[comp.lang.c] compiler detection of potential run-time errors

henry@utzoo.uucp (Henry Spencer) (07/28/88)

In article <1075@garth.UUCP> smryan@garth.UUCP (Steven Ryan) writes:
>Depends on whether all possible programs (including those of monkey
>programmers) or just `practical' programs are considerred. Formal proofs
>of all possible programs are impossible, flat out, no appeal.

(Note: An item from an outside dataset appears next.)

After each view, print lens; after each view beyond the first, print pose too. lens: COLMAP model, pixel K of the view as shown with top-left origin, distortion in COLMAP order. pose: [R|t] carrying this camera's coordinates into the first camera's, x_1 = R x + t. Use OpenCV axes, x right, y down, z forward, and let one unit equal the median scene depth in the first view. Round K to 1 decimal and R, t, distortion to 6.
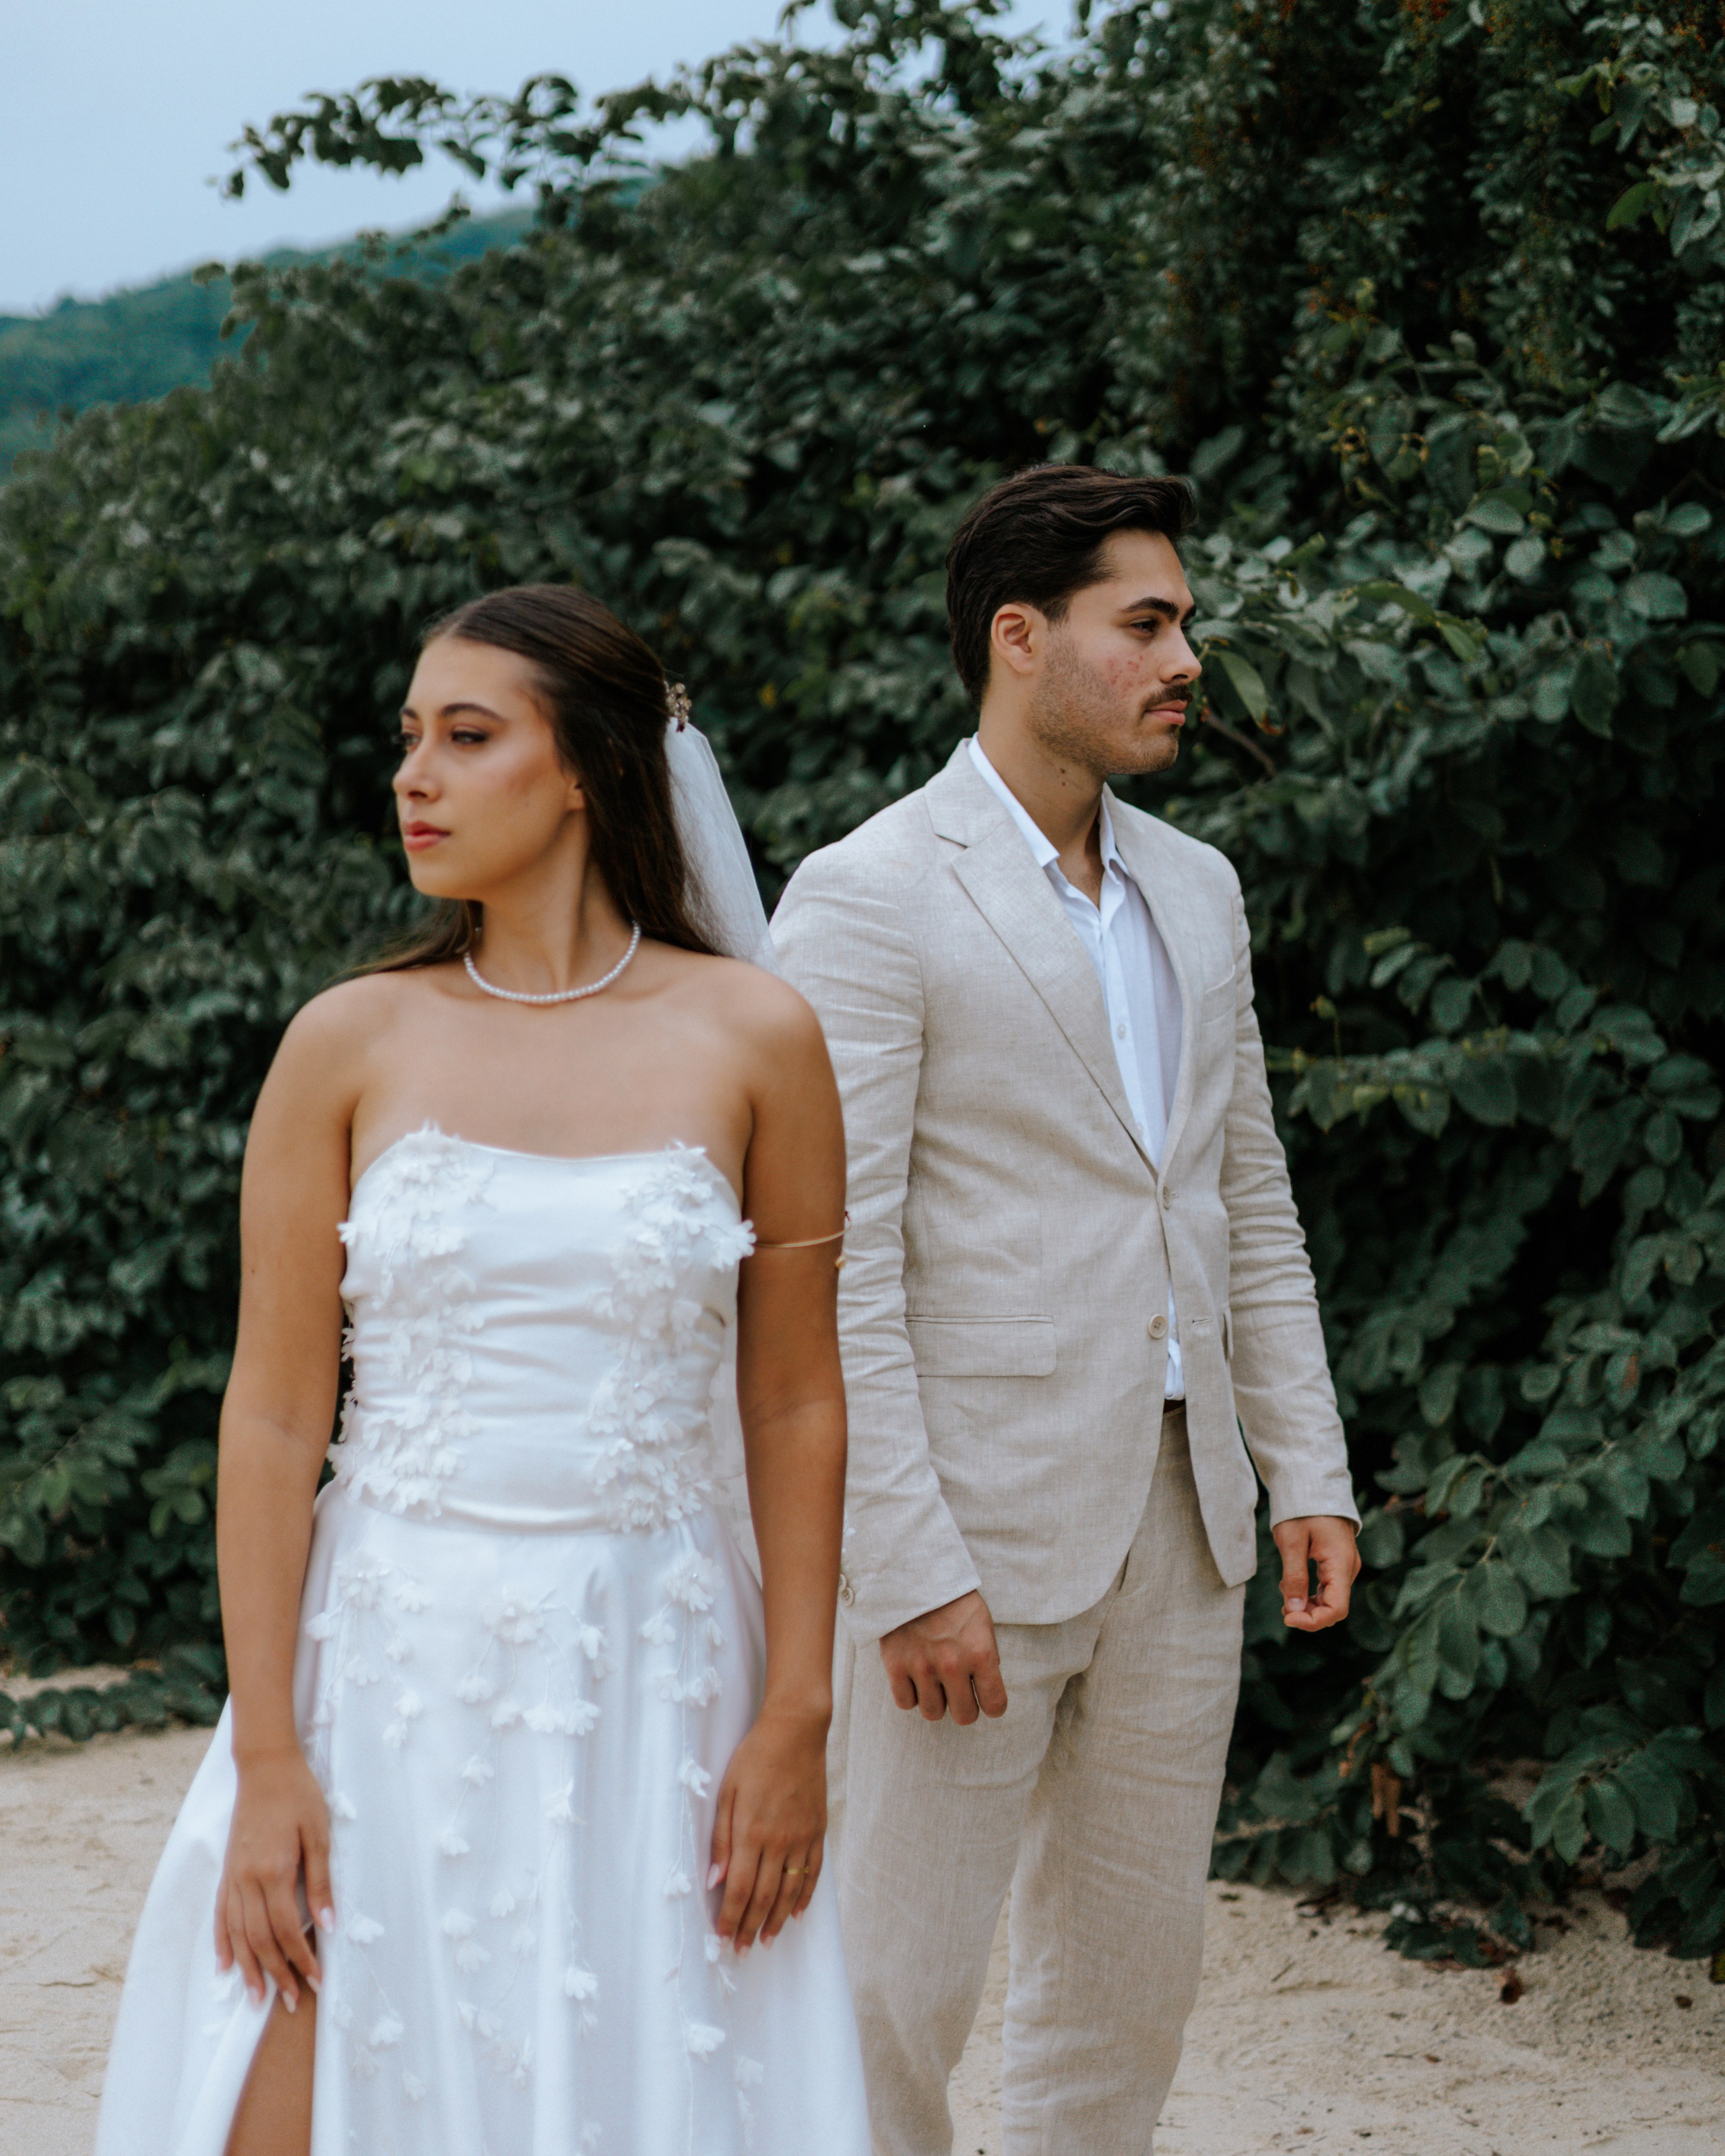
lens RADIAL K [[2371.8, 0, 746.0], [0, 2371.8, 1077.4], [0, 0, 1]] dist [0.031335, -0.012601]
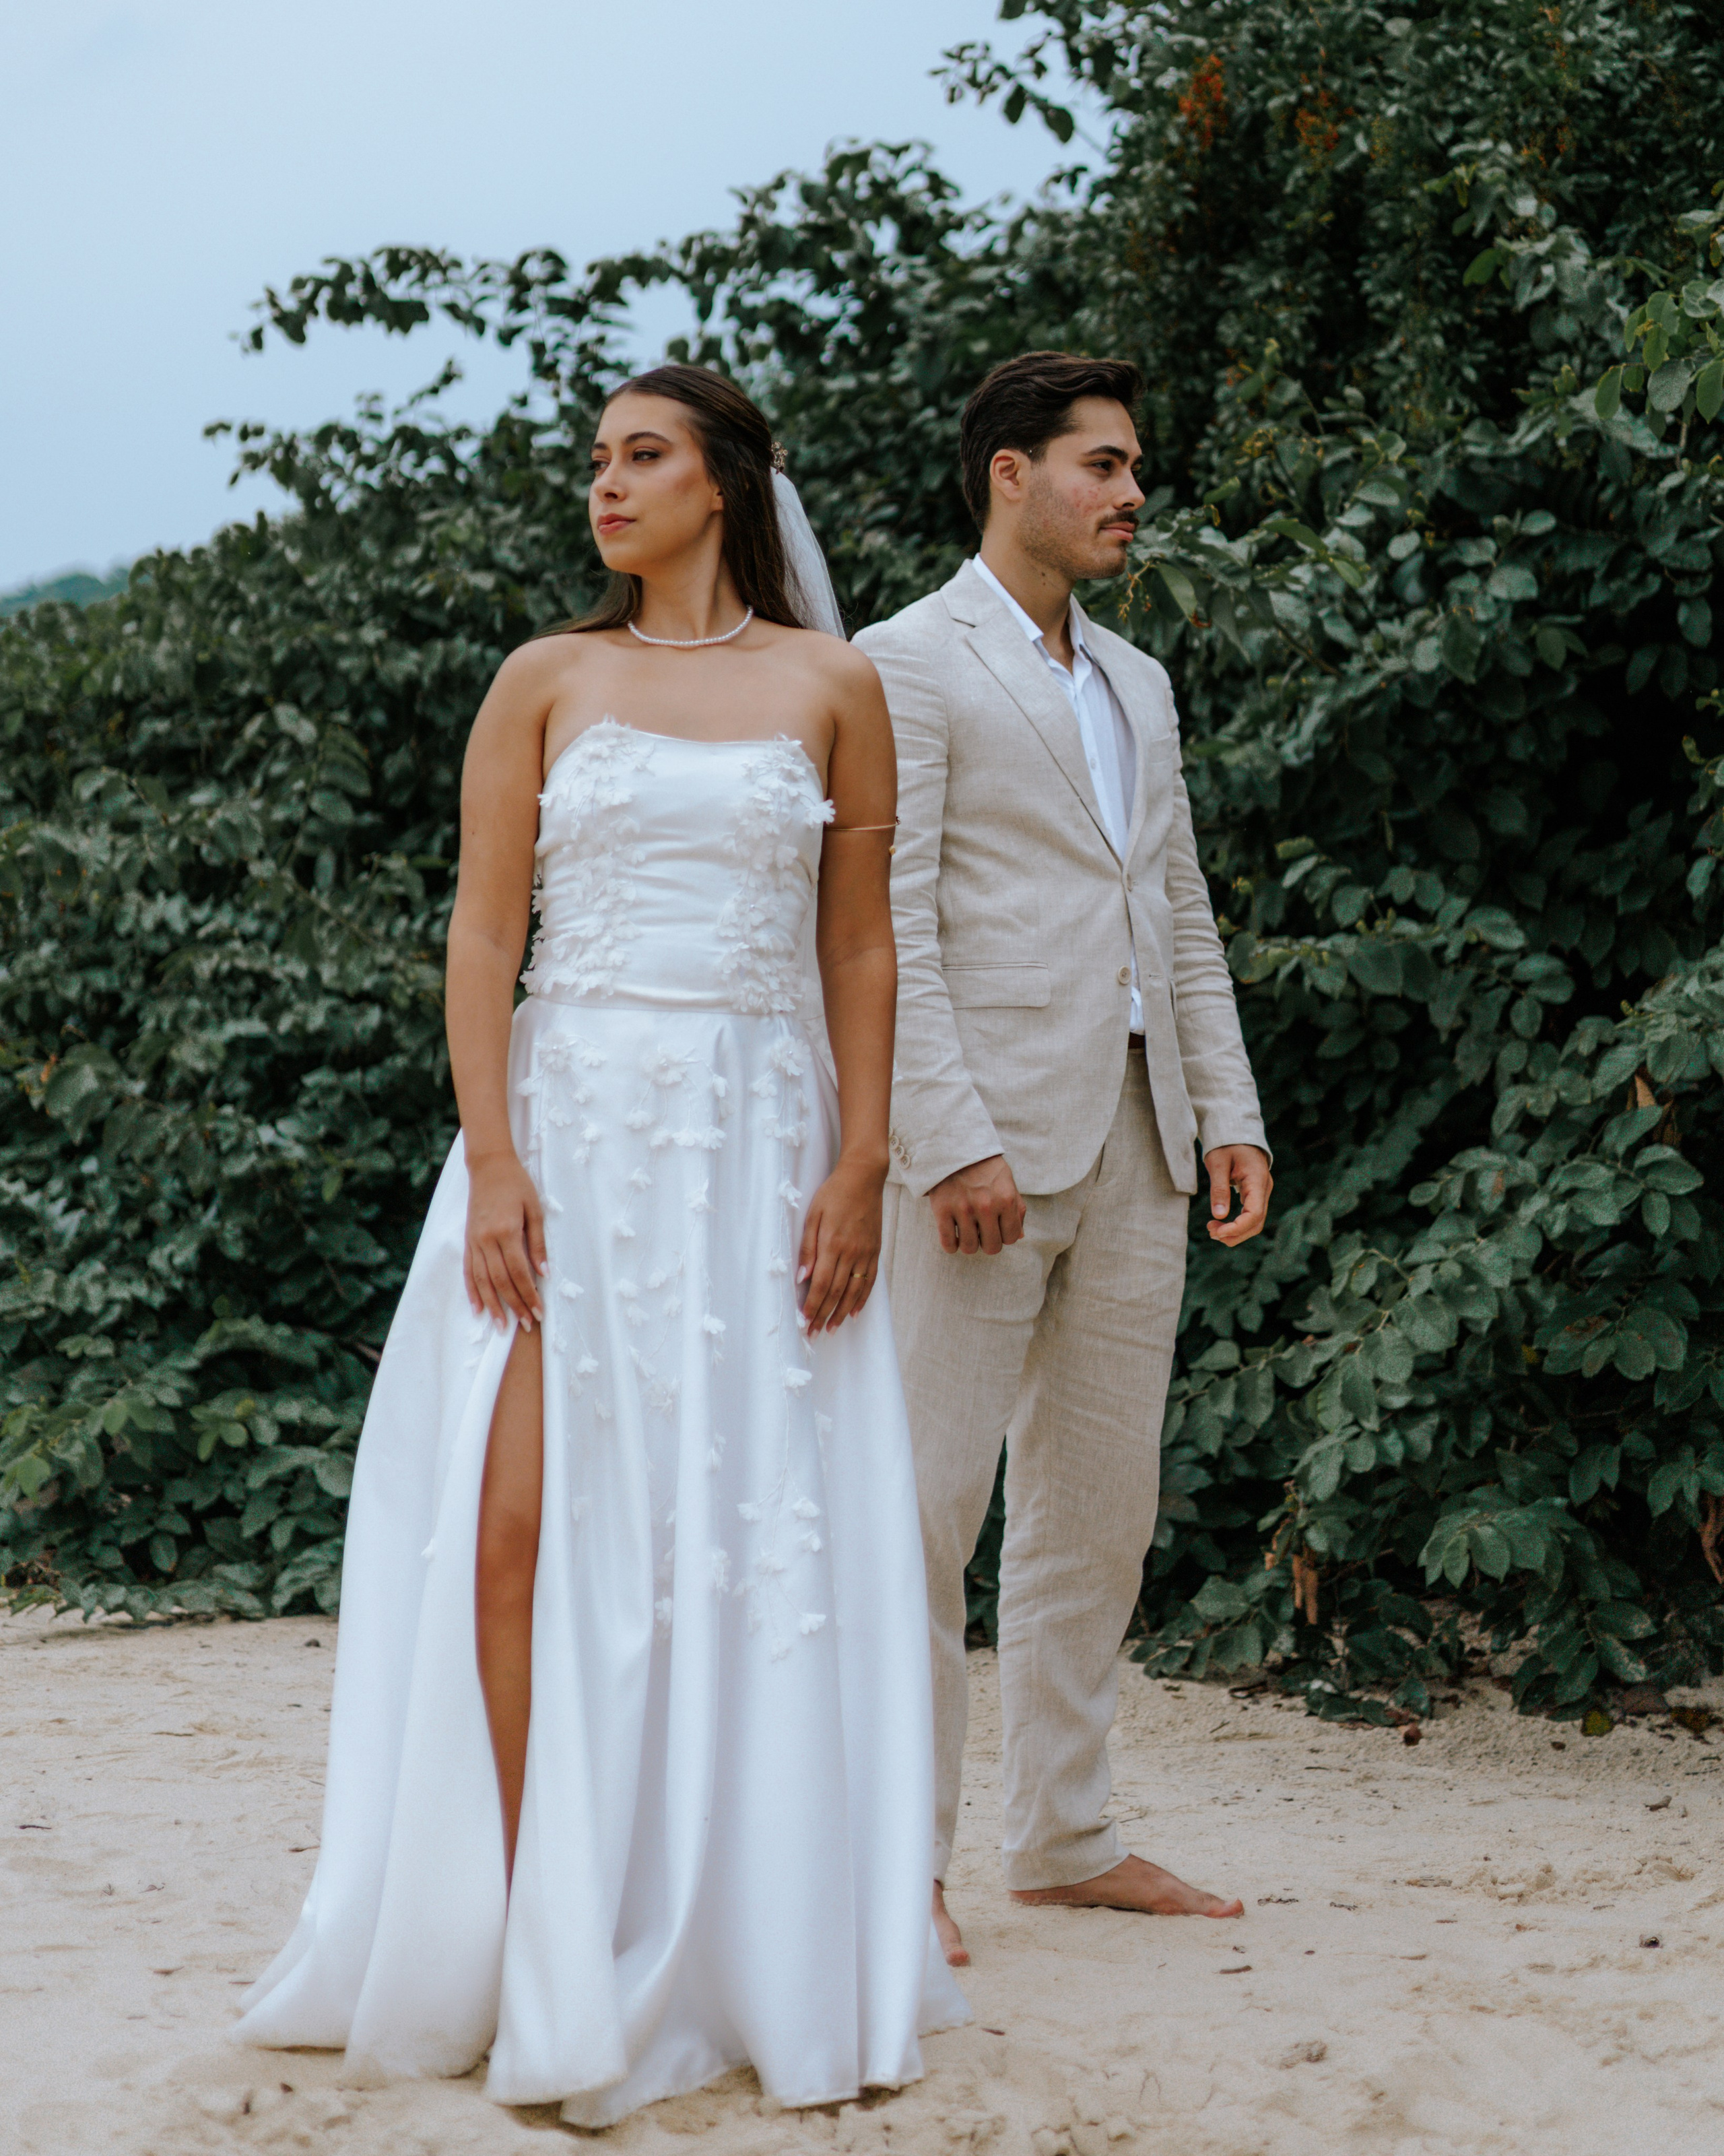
lens RADIAL K [[2371.5, 0, 745.5], [0, 2371.5, 1077.4], [0, 0, 1]] dist [0.031335, -0.012601]
pose [[0.999587, 0.009675, 0.027068, -0.038710], [-0.007181, 0.995847, -0.090754, 0.158970], [-0.027834, 0.090522, 0.995505, -0.171817]]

Formal proofs
>of practical programs depend on how powerful practical has to be to remain
>useful.

My standing comment on this one is "programmers do not write arbitrary
programs".  I have no objection to monkey programmers being told "this
program is so poorly written that verifying the absence of run-time errors
is beyond this compiler's ability".  In fact, I have no objection to real
programmers occasionally getting the same message, provided some attempt
is made to identify the source of the problem.  As it is, I occasionally
have to modify my programs to keep less-than-perfect implementations of
cc or lint happy; an absence-of-run-time-errors checker that required
"unnecessary" changes once in a while would still be worth having.

(I also wonder whether proving absence of run-time errors is sufficiently
weaker than proving correctness that it is fundamentally easier, but
on reflection it seems to me that in the [irrelevant] general case it is
probably equivalent to the halting problem.)
-- 
MSDOS is not dead, it just     |     Henry Spencer at U of Toronto Zoology
smells that way.               | uunet!mnetor!utzoo!henry henry@zoo.toronto.edu

lisper-bjorn@CS.YALE.EDU (Bjorn Lisper) (07/29/88)

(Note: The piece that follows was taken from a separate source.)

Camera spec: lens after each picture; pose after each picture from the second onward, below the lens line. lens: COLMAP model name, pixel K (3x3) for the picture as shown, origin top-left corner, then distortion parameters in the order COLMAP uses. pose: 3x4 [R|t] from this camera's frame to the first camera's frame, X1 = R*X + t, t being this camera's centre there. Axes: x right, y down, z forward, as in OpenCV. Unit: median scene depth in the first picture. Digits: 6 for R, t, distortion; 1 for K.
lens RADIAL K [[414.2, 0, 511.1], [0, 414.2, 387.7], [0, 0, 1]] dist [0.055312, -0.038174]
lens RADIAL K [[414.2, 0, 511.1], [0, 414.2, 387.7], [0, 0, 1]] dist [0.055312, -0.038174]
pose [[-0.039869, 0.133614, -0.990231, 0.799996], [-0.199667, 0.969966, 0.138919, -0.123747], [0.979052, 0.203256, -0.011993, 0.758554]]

In article <1988Jul27.202049.21589@utzoo.uucp> henry@utzoo.uucp (Henry
Spencer) writes:
....
>(I also wonder whether proving absence of run-time errors is sufficiently
>weaker than proving correctness that it is fundamentally easier, but
>on reflection it seems to me that in the [irrelevant] general case it is
>probably equivalent to the halting problem.)

To find whether a program is free from run-time errors or not is of course
undecidable in general. One type of run-time errors is array indices getting
out of bounds. Say, for instance, that we have an ARRAY a(1..n) and
somewhere in the program a statement a(i) := .... . In order to prove
absence of sun-time errors in this program we must prove that always
1 <= i <= n immediately before this statement. Since we can do arbitrary
integer operations on i before this point this amounts to deciding the truth
of an arbitrary formula in integer arithmetic. Thus it is undecidable.

Of course there are many *special* cases where freedom from run-time errors
can be decided. So I'm not saying that compile-time checking of such
properties is futile. On the contrary, I think it can be very useful.

Bjorn Lisper

smryan@garth.UUCP (Steven Ryan) (07/30/88)

>My standing comment on this one is "programmers do not write arbitrary
>programs".  I have no objection to monkey programmers being told "this
>program is so poorly written that verifying the absence of run-time errors
>is beyond this compiler's ability".  In fact, I have no objection to real
>programmers occasionally getting the same message, provided some attempt
>is made to identify the source of the problem.

A point to remember is the compiler doesn't know who or what wrote the code.

I take it then the idea to do prove what can be proved, refute what can be
refuted, and it's the middle ground which is rejected. I see no objections
to this approach if it is well defined.